The function of nppY gene was investigated by heterologous expression in other mycosaminyl-polyene producer S. noursei and S. nodosus strains. The pnppY construct was introduced those strains by conjugation and the recombinant strains (named as S. noursei/pnppY and S. nodosus/pnppY) were confirmed by PCR analysis (FIG. 5), followed extraction and HPLC analysis. The main products were nystatin for S. noursei/pnppY and amphotericins A and B for S. nodosus/pnppY. No extra polyene species were detected as convincing peaks in the chromatograms. Expression of the gene in other polyene producers does not lead to the production of disaccharide-modified nystatin or amphotericins.
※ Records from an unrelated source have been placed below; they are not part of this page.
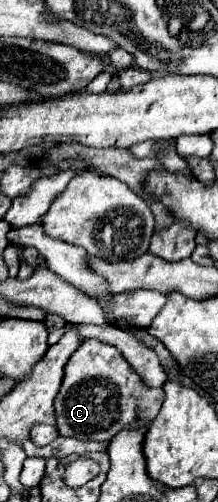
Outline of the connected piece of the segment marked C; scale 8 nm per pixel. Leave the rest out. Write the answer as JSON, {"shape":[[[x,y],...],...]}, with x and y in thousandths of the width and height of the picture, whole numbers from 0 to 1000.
{"shape":[[[390,675],[298,727],[298,755],[252,795],[261,855],[289,871],[372,878],[500,878],[573,847],[702,839],[748,807],[748,775],[665,771],[638,747],[500,751],[500,683]]]}

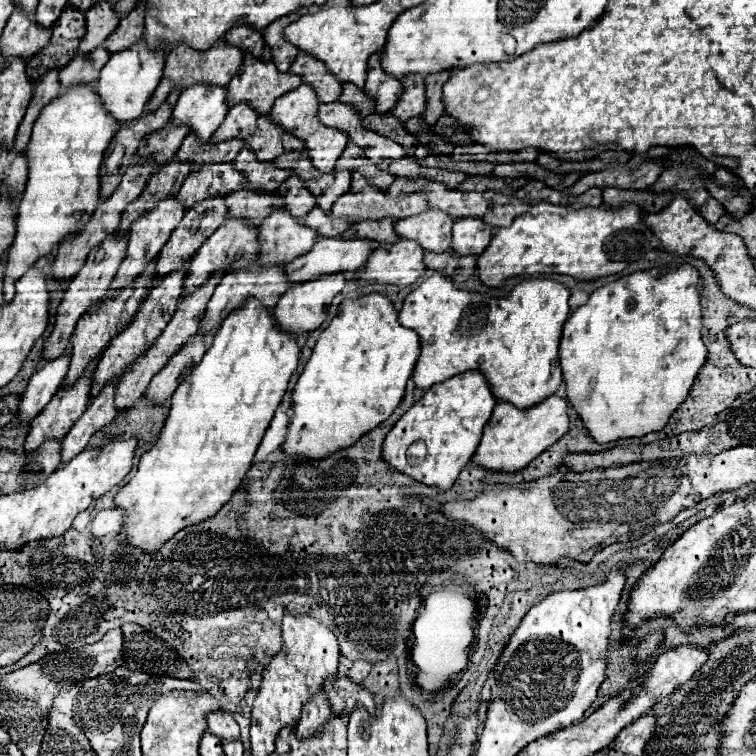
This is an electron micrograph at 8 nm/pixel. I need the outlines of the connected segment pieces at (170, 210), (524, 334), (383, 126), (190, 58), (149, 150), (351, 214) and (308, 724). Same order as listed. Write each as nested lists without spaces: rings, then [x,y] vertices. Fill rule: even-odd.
[[[166,196],[162,200],[158,200],[154,204],[152,210],[140,214],[140,218],[132,224],[130,228],[130,242],[128,242],[128,252],[126,258],[116,274],[116,280],[112,280],[112,288],[124,288],[130,282],[130,276],[136,276],[138,272],[142,272],[142,268],[146,268],[146,264],[150,262],[150,256],[158,256],[162,250],[162,244],[166,244],[166,240],[170,238],[170,232],[180,224],[184,216],[184,204],[176,198],[176,196]]]
[[[436,270],[406,296],[404,306],[398,314],[400,324],[416,330],[420,336],[422,354],[412,374],[416,386],[426,390],[436,382],[444,382],[454,374],[478,366],[478,370],[486,372],[486,378],[490,380],[490,388],[494,390],[496,398],[510,400],[516,408],[530,408],[530,404],[538,404],[538,400],[554,394],[562,384],[562,368],[558,368],[558,344],[562,336],[562,326],[570,314],[568,298],[570,290],[550,278],[528,278],[516,284],[508,292],[508,298],[488,298],[488,294],[482,292],[456,288],[452,278]]]
[[[386,112],[386,114],[368,114],[364,118],[364,124],[370,130],[382,132],[384,136],[390,136],[392,140],[398,140],[398,144],[402,144],[406,148],[408,156],[414,154],[418,160],[424,160],[428,156],[428,148],[424,144],[416,146],[416,136],[410,134],[404,128],[404,122],[400,122],[394,114],[390,114],[390,112]]]
[[[224,38],[216,40],[214,48],[208,48],[208,50],[194,50],[194,48],[186,46],[186,44],[176,44],[166,56],[164,76],[162,76],[154,96],[146,104],[146,110],[158,108],[158,104],[162,104],[166,100],[166,96],[170,94],[170,90],[174,86],[184,90],[190,84],[198,84],[198,82],[204,82],[204,84],[228,84],[232,80],[232,76],[238,72],[238,68],[242,66],[242,60],[244,60],[244,52],[240,48],[234,48],[234,46],[226,44]]]
[[[170,120],[164,128],[154,130],[146,138],[142,138],[140,142],[146,142],[146,146],[140,144],[138,150],[142,152],[142,156],[154,156],[158,166],[166,164],[178,152],[180,144],[188,132],[190,132],[190,128],[186,124],[176,124],[174,120]]]
[[[352,172],[352,194],[340,196],[334,206],[332,214],[338,218],[350,218],[350,222],[358,220],[378,220],[382,216],[390,218],[402,218],[402,216],[414,216],[426,208],[426,194],[424,192],[412,192],[406,196],[392,198],[386,190],[376,188],[362,172]]]
[[[320,688],[310,696],[310,700],[302,706],[302,718],[298,722],[300,736],[310,736],[310,732],[316,732],[330,714],[330,702],[326,698],[326,692]]]

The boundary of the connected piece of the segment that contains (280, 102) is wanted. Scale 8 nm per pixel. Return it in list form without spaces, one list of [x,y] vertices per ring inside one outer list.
[[[300,84],[296,90],[286,92],[284,96],[280,96],[274,102],[274,108],[270,110],[270,118],[284,124],[284,128],[288,132],[294,132],[298,138],[306,140],[306,148],[310,150],[310,158],[312,158],[314,166],[320,168],[320,172],[332,172],[334,166],[336,166],[336,160],[340,158],[342,150],[346,148],[350,136],[340,128],[324,126],[318,120],[318,106],[320,106],[320,100],[318,100],[314,88],[310,84]]]

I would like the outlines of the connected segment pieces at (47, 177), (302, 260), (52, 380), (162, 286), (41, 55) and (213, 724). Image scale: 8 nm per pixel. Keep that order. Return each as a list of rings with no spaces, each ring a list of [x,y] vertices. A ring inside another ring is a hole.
[[[94,82],[66,86],[60,96],[42,108],[26,148],[30,172],[18,206],[18,230],[6,254],[6,300],[14,296],[14,282],[26,268],[40,256],[46,256],[52,246],[70,236],[70,232],[78,232],[86,222],[86,216],[98,206],[100,166],[116,130],[118,120],[104,108]]]
[[[318,238],[314,248],[304,256],[294,258],[286,264],[290,268],[290,282],[314,280],[314,276],[330,272],[354,272],[366,264],[372,252],[372,242],[362,238],[344,240],[336,238]]]
[[[66,350],[54,360],[46,360],[42,368],[34,372],[26,392],[22,394],[20,420],[32,420],[42,412],[42,408],[50,402],[50,396],[54,396],[54,392],[62,386],[68,372],[68,364],[70,364],[70,350]]]
[[[186,260],[180,270],[174,270],[166,276],[160,276],[156,286],[152,286],[148,296],[142,300],[134,318],[112,338],[110,346],[102,352],[102,358],[98,360],[98,366],[94,372],[92,396],[98,394],[98,388],[102,388],[102,384],[106,384],[106,380],[110,380],[110,376],[120,376],[122,370],[126,370],[126,364],[130,364],[130,360],[134,360],[134,356],[138,356],[138,352],[142,352],[142,348],[146,348],[146,344],[150,344],[150,340],[154,340],[154,336],[158,336],[158,332],[162,332],[162,328],[166,328],[166,320],[170,320],[170,316],[174,314],[178,298],[184,290],[184,280],[186,280],[188,268],[190,268],[190,260]]]
[[[66,6],[66,12],[54,22],[52,26],[52,38],[48,46],[44,46],[36,56],[32,56],[28,66],[28,76],[32,80],[40,80],[50,68],[64,68],[78,52],[80,40],[86,34],[86,18],[84,12],[78,8]]]
[[[214,710],[214,712],[208,712],[206,714],[206,720],[208,720],[208,728],[210,732],[214,732],[220,740],[224,738],[240,738],[240,728],[238,728],[238,722],[234,720],[234,714],[228,712],[228,710]]]

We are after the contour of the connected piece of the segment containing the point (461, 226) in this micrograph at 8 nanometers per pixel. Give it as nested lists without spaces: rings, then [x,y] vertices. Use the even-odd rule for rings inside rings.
[[[460,218],[454,222],[452,228],[452,246],[454,252],[462,254],[482,254],[492,240],[492,226],[486,224],[482,218]]]

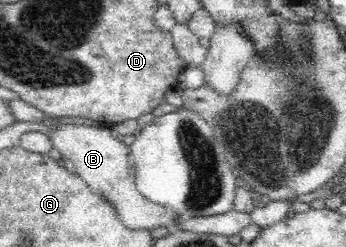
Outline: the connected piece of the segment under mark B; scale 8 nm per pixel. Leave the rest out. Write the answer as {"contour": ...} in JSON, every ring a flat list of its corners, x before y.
{"contour":[[75,122,55,124,45,135,51,141,51,148,58,150,60,158,67,161,68,166,82,178,88,188,113,205,127,229,152,231,161,226,175,228,178,217,167,214,161,206,146,199,138,191,129,173,131,158,127,141,113,135,110,129]]}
Further characterization of the nppY gene product via database-assisted in silico analysis revealed that it encodes a 490 aa-containing protein, showing 82% amino acid identities to polyene extending glycosyltransferase NypY from Pseudonocardia P1. The P. autotrophicaΔnppY mutant was complemented with the nypY cloned under the control of the ermE*p promoter, plasmid pIJ10257 which kindly provided by Prof. Hutchings. The plasmid was introduced into the P. autotrophicaΔnppY mutant strain resulting P. autotrophicaΔnppY/pnypY and confirmed by PCR analysis (FIG. 2C).